Die Frauen haben es am eigenen Leibe erlebt: Sie waren wieder mal, wie seit jeher, die ersten, die nach Hause geschickt wurden, als die Rezession anbrach. Ihnen wurde die letzte Illusion bei Zauberformeln wie "Wachstum" und "Lebensstandard" genommen. Deshalb können Frauen das alles auch noch deutlicher sehen.

"Frauen sind eben näher am Leben" - ein beliebtes Schlagwort, mit dem man uns schon immer in die Ecke "naturverbunden, aber im übrigen doof" zu drängen versuchte. Nein, so nicht! Wir sind wirklich näher am Leben, aber nicht von Natur aus, sondern, weil wir mehr und vor allem intensiver mit Menschen umgehen: mit Kindern, Kunden, Verkäuferinnen, Arbeitskolleginnen, Nachbarinnen, das heißt: mit Menschen ohne Macht. Wir sind näher am Leben, weil wir den Alltagsschmutz wegmachen, kochen, waschen - auch wenn wir einen Beruf haben. [...]

5. Pascha des Monats (aus: EMMA Juli '77, S. 5)

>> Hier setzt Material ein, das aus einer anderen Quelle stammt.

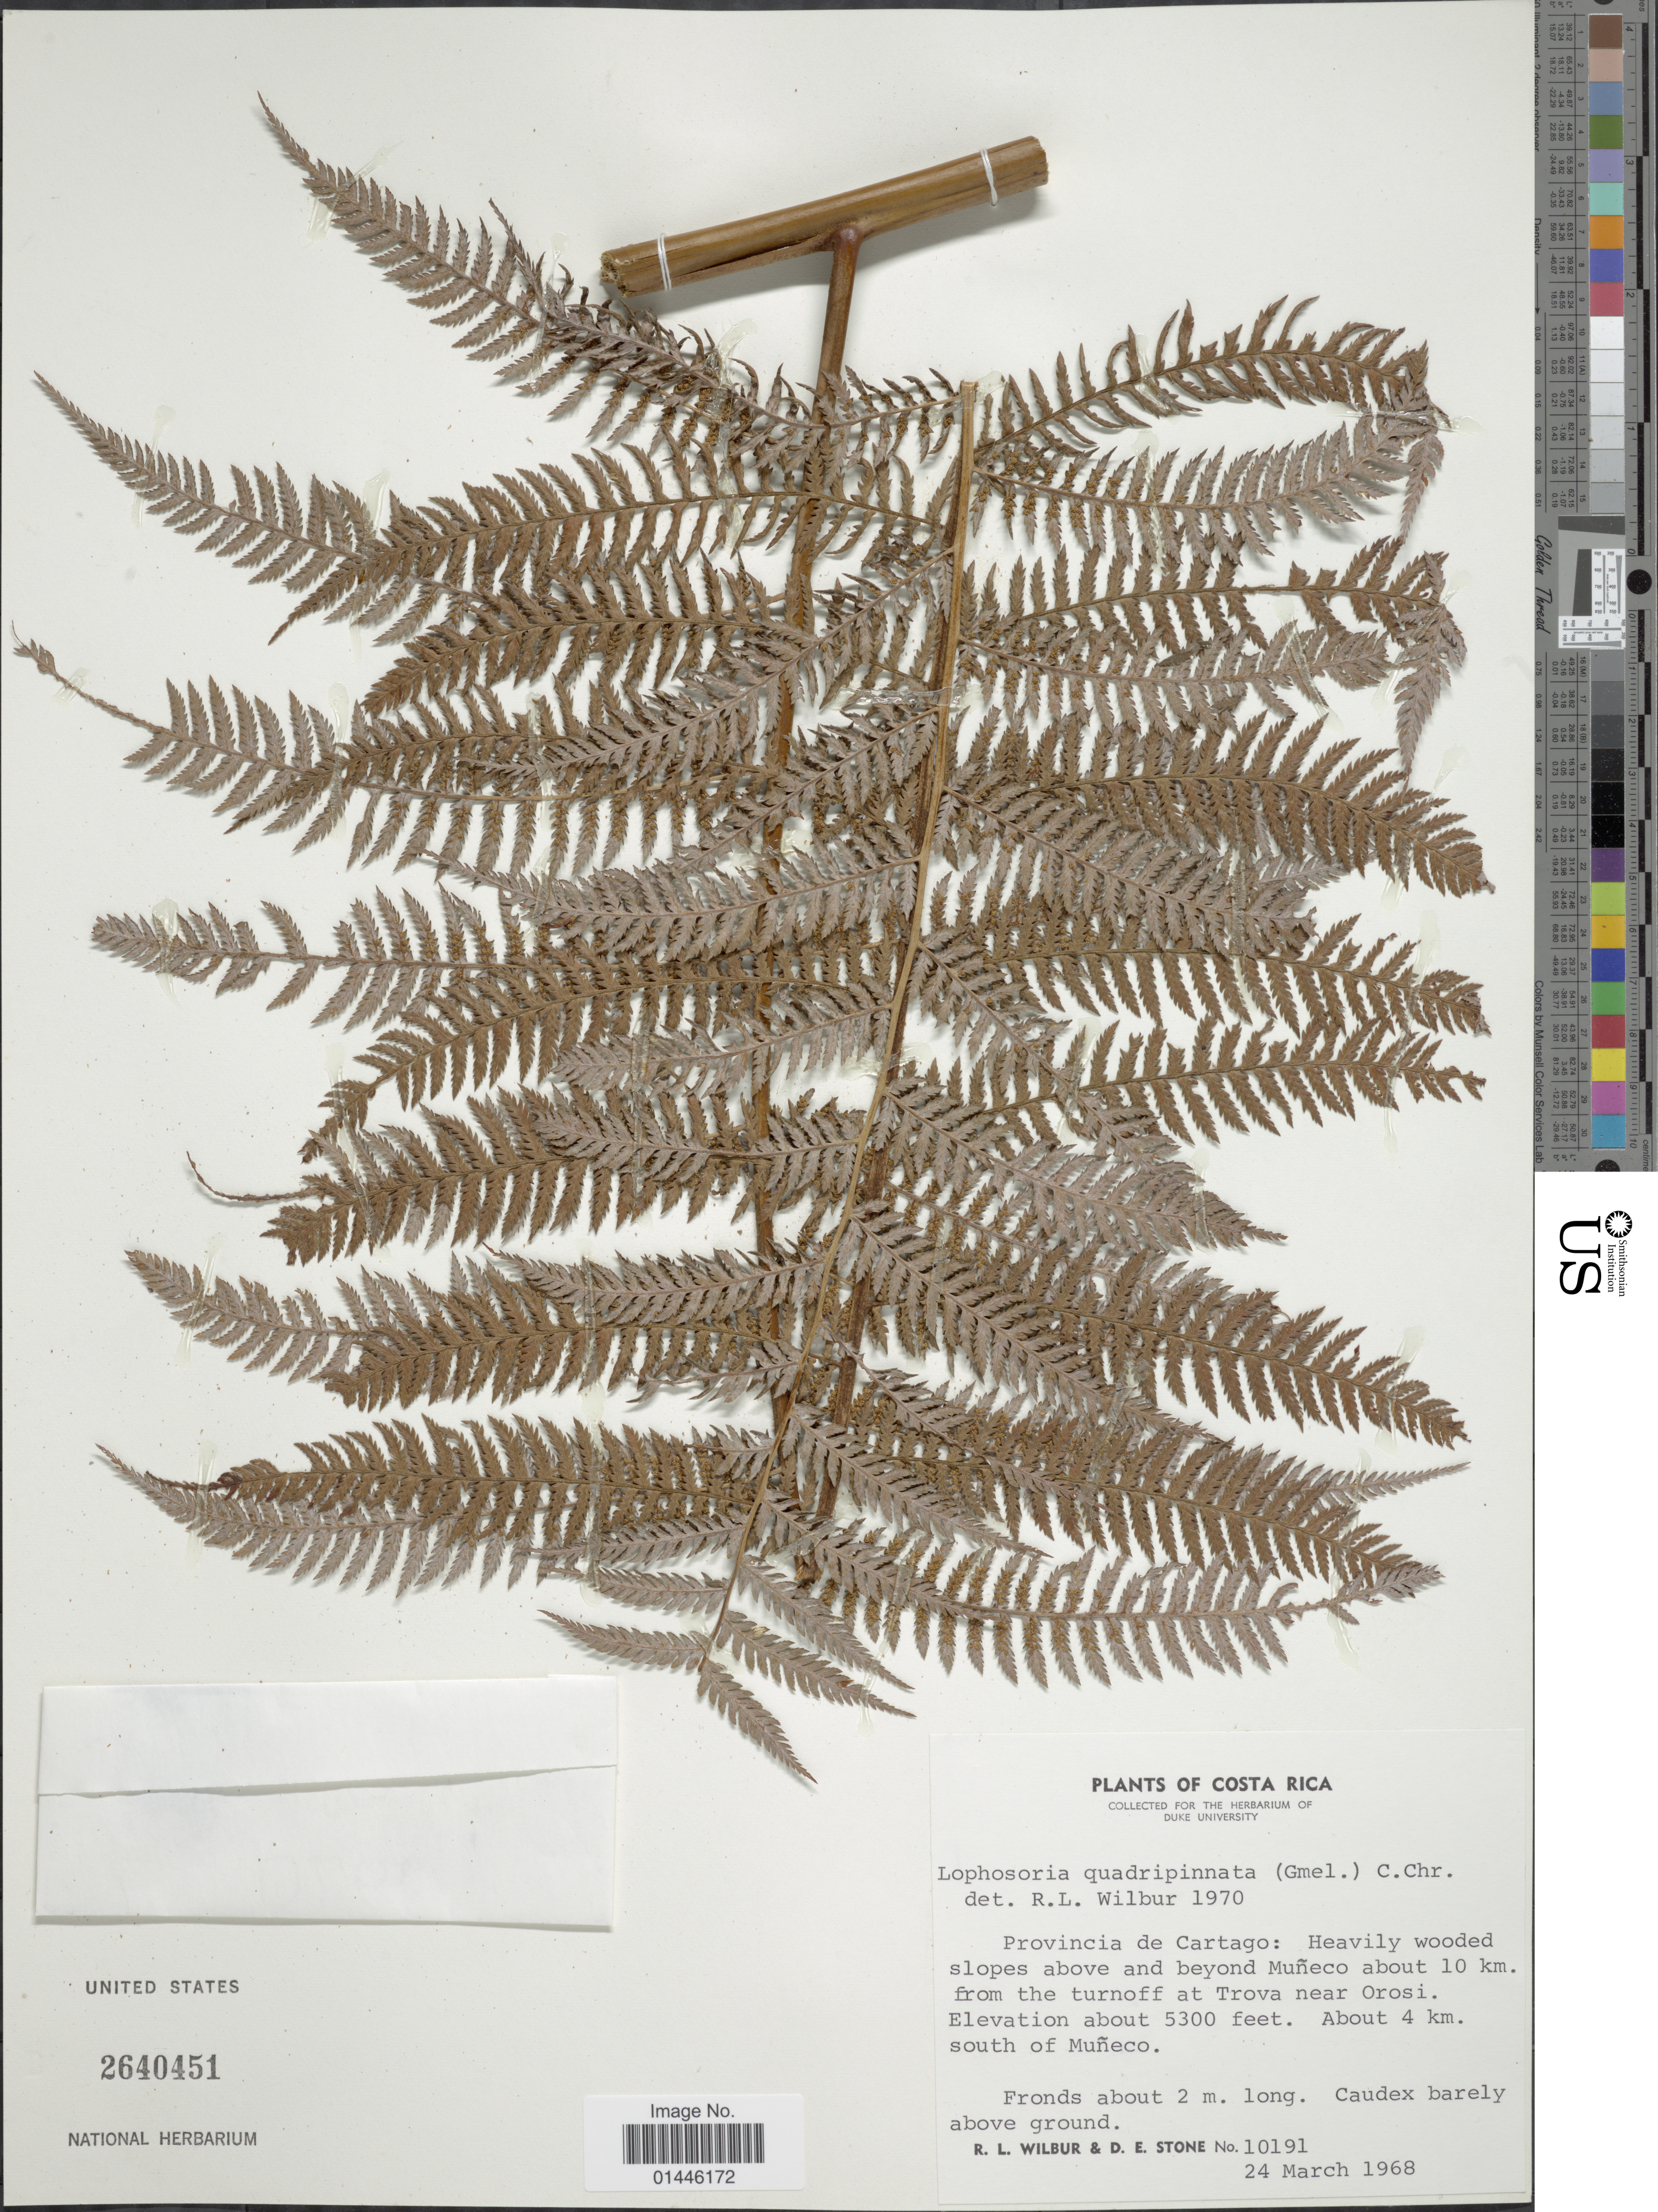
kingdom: Plantae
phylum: Tracheophyta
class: Polypodiopsida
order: Cyatheales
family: Dicksoniaceae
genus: Lophosoria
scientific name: Lophosoria quadripinnata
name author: (J.F. Gmel.) C. Chr.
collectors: R. L. Wilbur & D. E. Stone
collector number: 10191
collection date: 1968-03-24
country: Costa Rica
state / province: Cartago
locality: Above and beyond Muñeco about 10 km. from the turnoff at Trova near Orosi. About 4 km. south of Muñeco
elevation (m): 1615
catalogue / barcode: US 2640451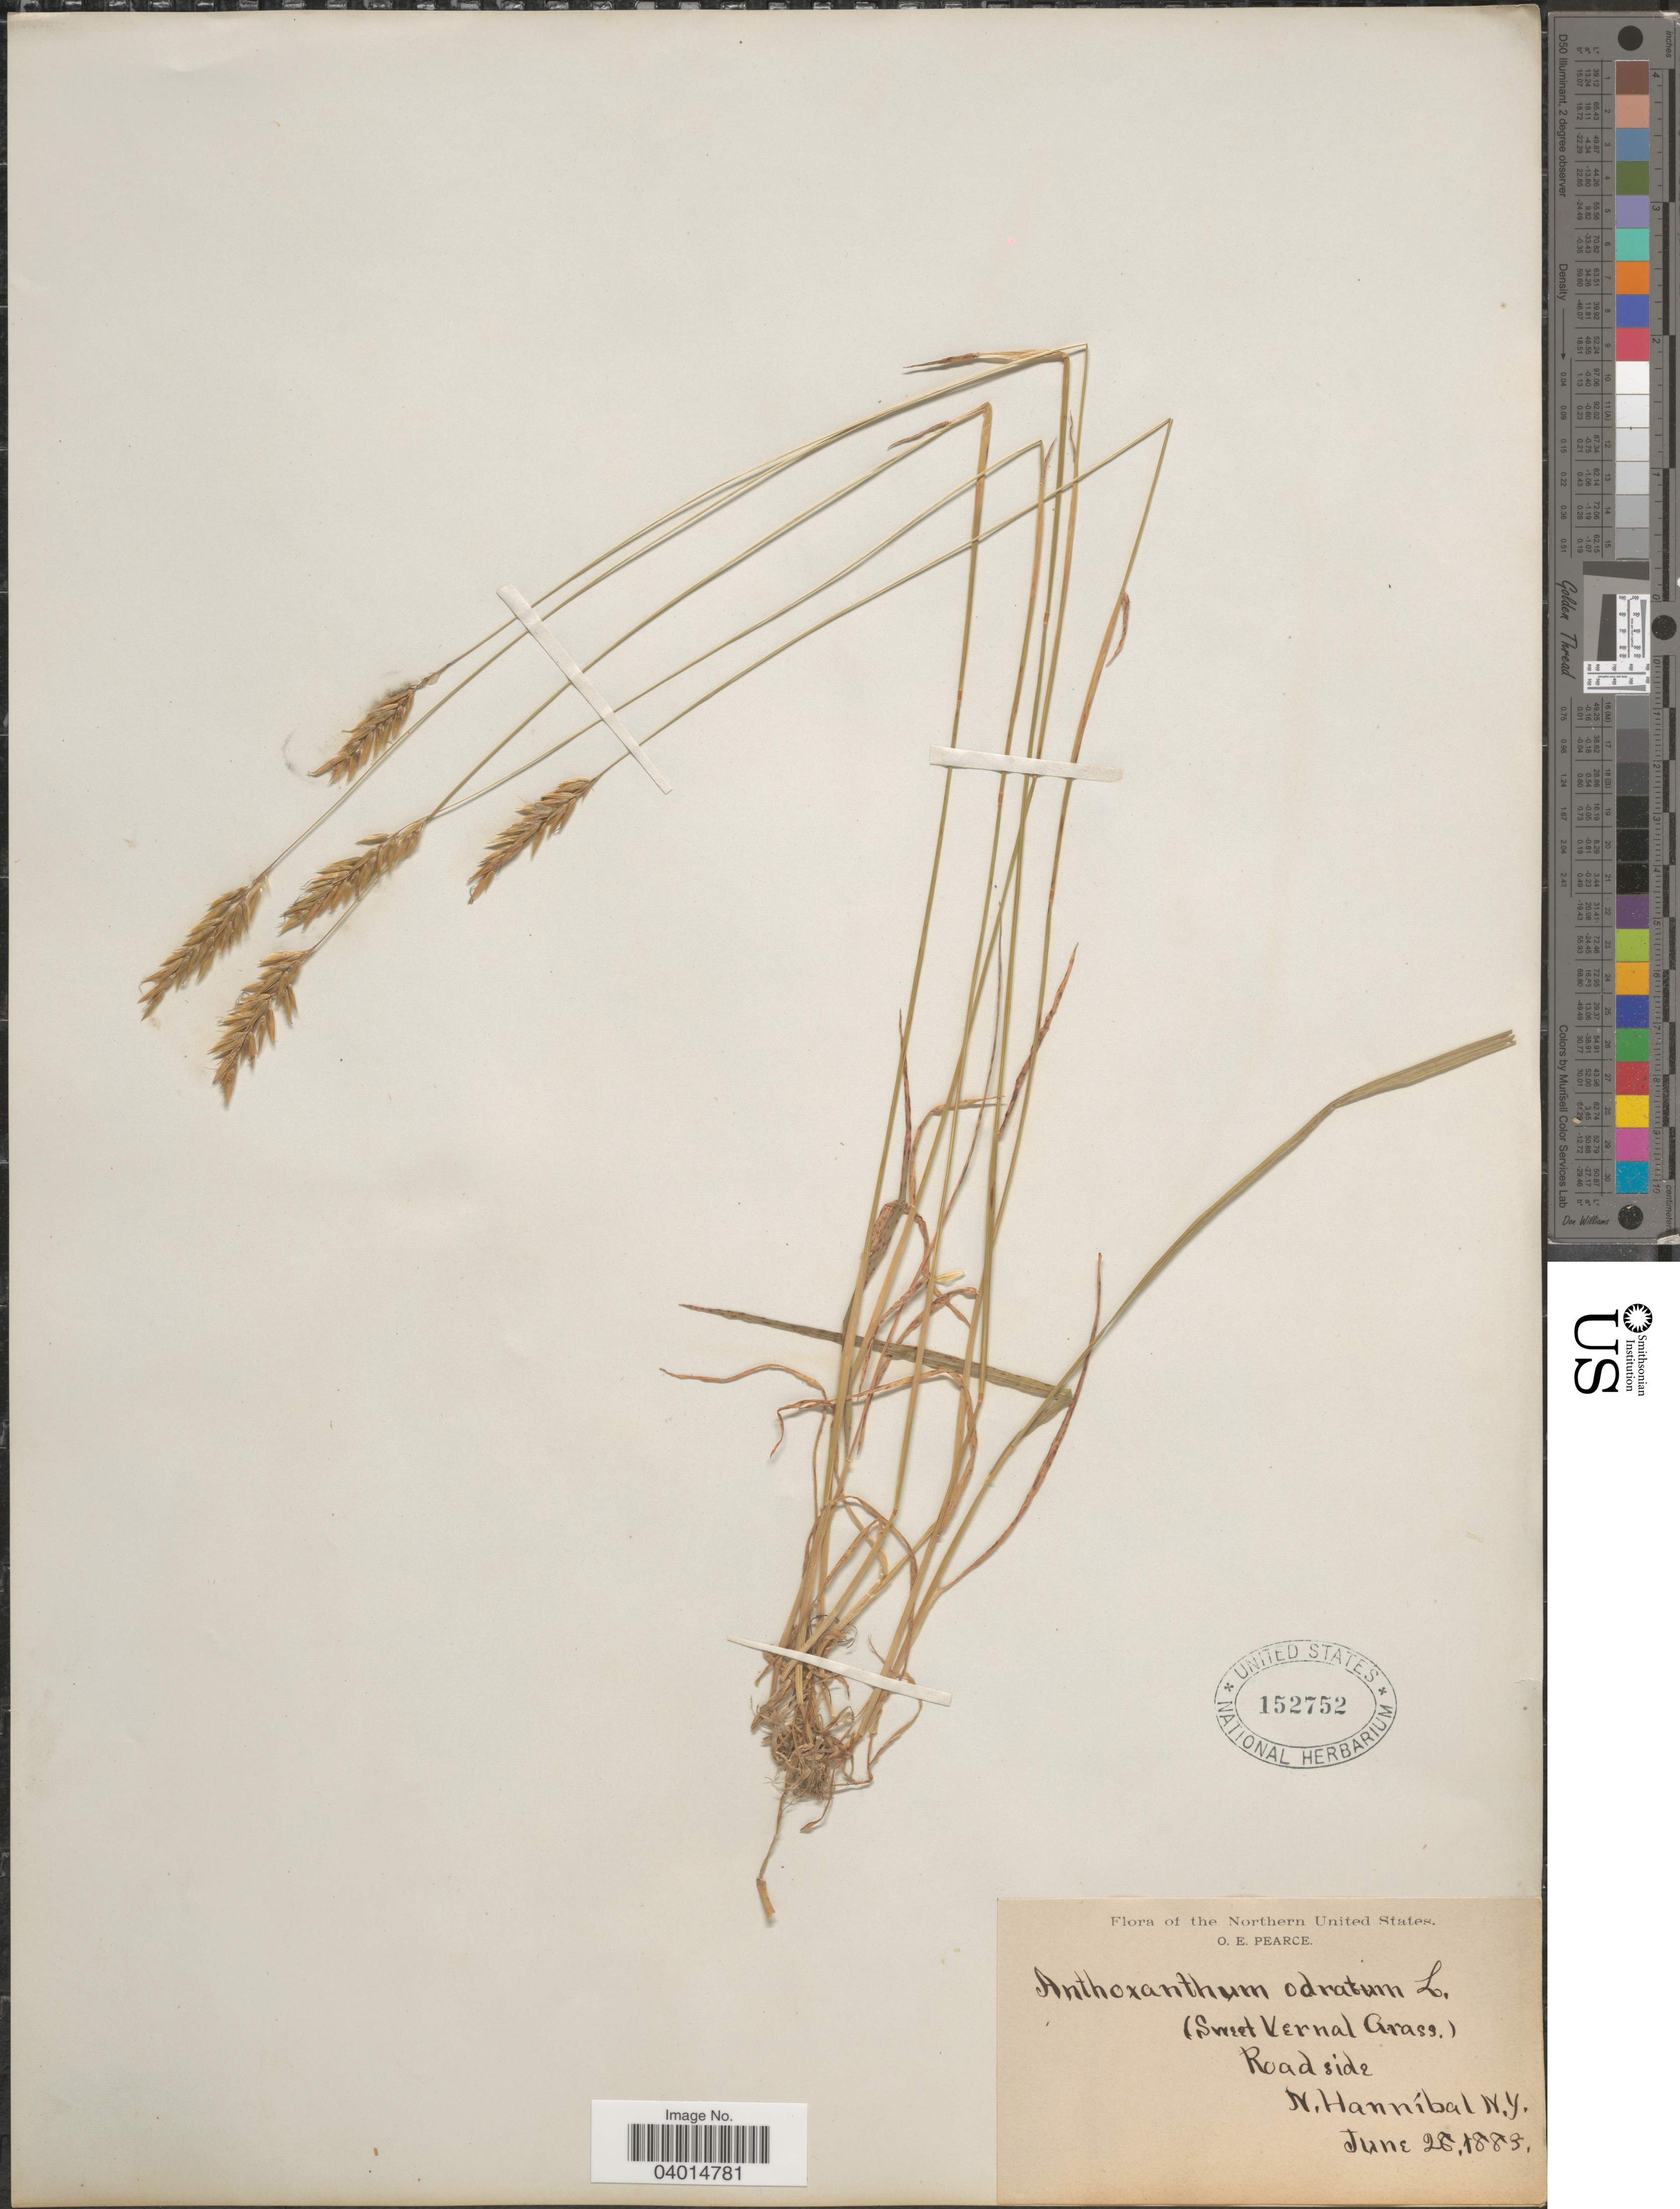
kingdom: Plantae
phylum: Tracheophyta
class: Liliopsida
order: Poales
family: Poaceae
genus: Anthoxanthum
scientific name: Anthoxanthum odoratum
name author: L.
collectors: O. E. Pearce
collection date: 1883-06-28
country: United States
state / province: New York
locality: The Northern United States. Roadside. N. Hannibal.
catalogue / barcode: US 152752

Er pirscht sich ran. An die Frauenfrage. Günter Grass, als Pascha kein Neuling. Zur Zeit seiner "Blechtrommel" saß er den Frauen noch unter den Röcken. Jetzt kriecht er uns auf den Schoß. Propagiert die Legende, die Frauen seien von Natur aus die besseren Menschen. Ausersehen, nun die böse Welt und vor allem die armen, bösen Männer zu retten. Und jetzt will er auch noch unser Maskottchen werden. Sein neuer Roman "Der Butt" sei - so verspricht der Klappentext - die "ungeschriebene Geschichte der Frauen überhaupt". Nicht unbescheiden. Mit diesem Ziel nun rast Gege auf 694 Seiten durch die gesamte Weltgeschichte. Von den steinzeitlichen Müttern, dreibrüstig, "Aua" genannt, über Zeugungen, "Klitorisentstehung" bis zu den Feministinnen von heute. Günter war überall dabei. Vor allem bei den Frauen, "die sich aus vagen Gründen als lesbisch begriffen und deshalb einem feministischen Zirkel angehörten, dessen erstes Gebot den radikalen Verzicht auf penetrierende Männer aussprach". Toll, wie er sich da auskennt. Gege hat emsig gesammelt, weiß alles, verwurstet alles. Der zu erwartenden feministischen Kritik versucht er auch gleich die Luft abzulassen: "Der Herr Schriftsteller suche wohl Stoff, wolle sich anbiedern, mal schmarotzen, seine Komplexe in Literatur ummünzen", läßt er sein feministisches Tribunal prophetisch formulieren. Exakt so ist sein Buch. Und dabei weit davon entfernt, "pralle Dichtung" zu sein. Es ist halt leidig, wenn man über Sachen schreibt, die einen nichts angehen. Da können Bildungsberge aufgetürmt, der Zeitgeist hart bedrängt, winzige Kuriosa gesammelt werden. Am Ende kommt doch nur Geschwätziges dabei heraus. Wort- und Ideengeklingel. Armer Gege. Hättest du abgelassen von den Frauen, du wärst (vielleicht) ein Dichter geblieben. So aber reichts nur zum modischen Softy mit Schnauzbart.